O que aprendemos agora é que a crise econômica dos anos 70 na verdade
nunca acabou. Foi superada com crédito barato e pilhagem maciça no
Exterior — esta última, de nome “crise da dívida do Terceiro Mundo”. Mas
o sul global lutou de volta. O movimento de ‘alter-globalização’ foi,
no fim das contas, bem sucedido: o Fundo Monetário Internacional foi
expulso do Leste da Ásia e da América Latina, assim como agora está
sendo expulso do Oriente Médio. Como resultado, a crise da dívida chegou
à Europa e à América do Norte, repleta do mesmo tipo de solução:
declare uma crise financeira, indique tecnocratas supostamente neutros
para gerenciá-la e em seguida se engaje numa orgia de pilhagem em nome
da ‘austeridade’.
A forma de resistência que emergiu parece marcadamente similar ao
velho movimento de justiça global, também: vemos a rejeição da antiga
política partidária, a adoção da mesma diversidade radical, a mesma
ênfase em inventar novas formas de democracia de baixo para cima. O que é
diferente é o alvo: se em 2000 os protestos eram dirigidos ao poder
das novas burocracias planetárias sem precedentes (Organização Mundial
do Comércio, FMI, Banco Mundial, Nafta), instituições que não
prestavam contas democraticamente, que existem apenas para servir aos
interesses do capital transnacional; agora, é contra toda a classe
política de países como a Grécia, a Espanha e agora, os Estados Unidos
— exatamente pelas mesmas razões. É por isso que os manifestantes tem
hesitado em fazer demandas formais, já que isso significa o
reconhecimento implícito dos políticos contra os quais eles se
revoltam.
Quando a história for finalmente escrita, no entanto, é provável que
todo este tumulto — começando com a Primavera árabe — será lembrado
como o tiro de largada de uma onda de negociações sobre a dissolução do
Império Norte-Americano. Trinta anos de insistente prioridade na
propaganda sobre a substância, do solapamento de qualquer coisa que
pudesse parecer base política de uma oposição, pode fazer parecer aos
jovens manifestantes que suas perspectivas são sombrias; e está claro
que os ricos estão determinados a garantir uma fatia tão grande quanto
possível das sobras, jogando uma geração inteira de jovens aos lobos
para garantir isso; mas a História não está do lado deles.

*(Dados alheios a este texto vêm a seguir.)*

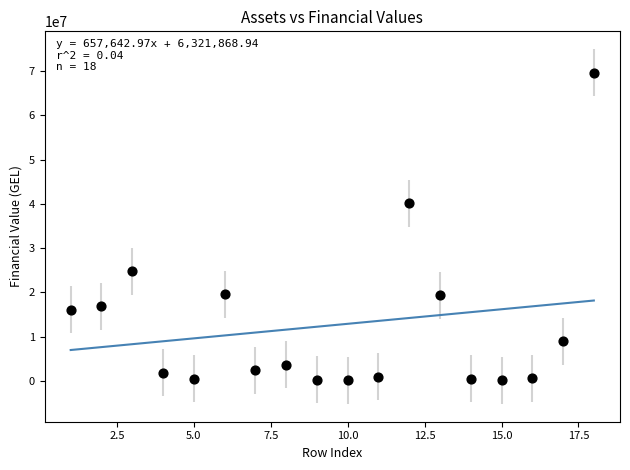

What is the range of Y values (max minus min)?

69553839.2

Talvez seja bom a gente considerar as consequências do colapso dos
impérios coloniais europeus. Não levou ao sucesso dos ricos em agarrar
toda a comida disponível, mas à criação do estado de bem-estar social.

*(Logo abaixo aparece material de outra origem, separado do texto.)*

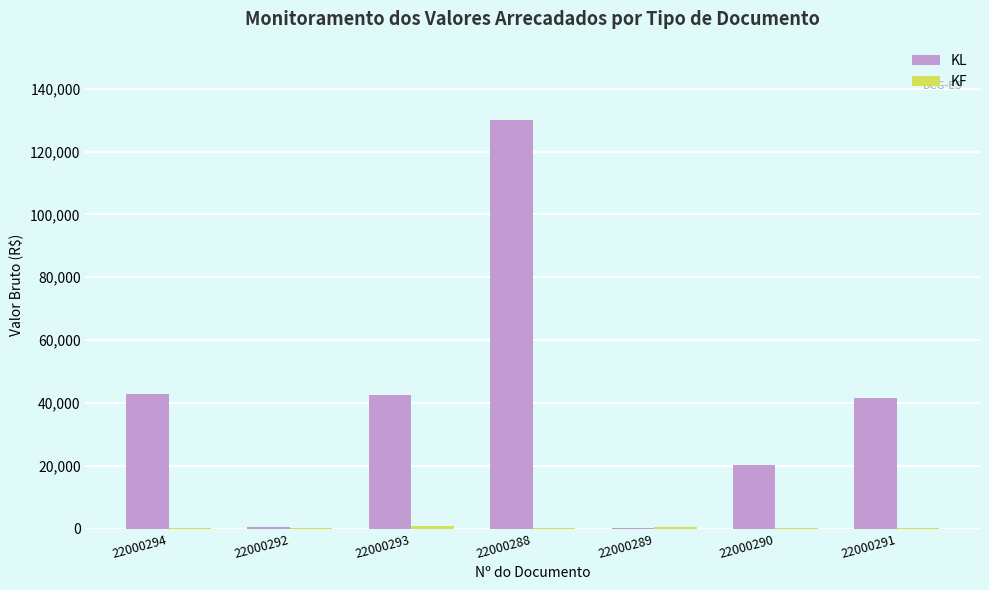

At which category is the sum across all series the highest?

22000288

Não sabemos exatamente o que vai acontecer agora. Mas se os ocupantes
finalmente conseguirem romper o controle exercido durante 30 anos
sobre a imaginação humana, como aconteceu nas primeiras semanas depois
de setembro de 2008, tudo vai novamente estar em jogo — e os
manifestantes de Wall Street e de outras cidades dos Estados Unidos
terão feito por nós o maior dos favores.
PS do Viomundo: O movimento já atingiu 1015 cidades dos Estados Unidos.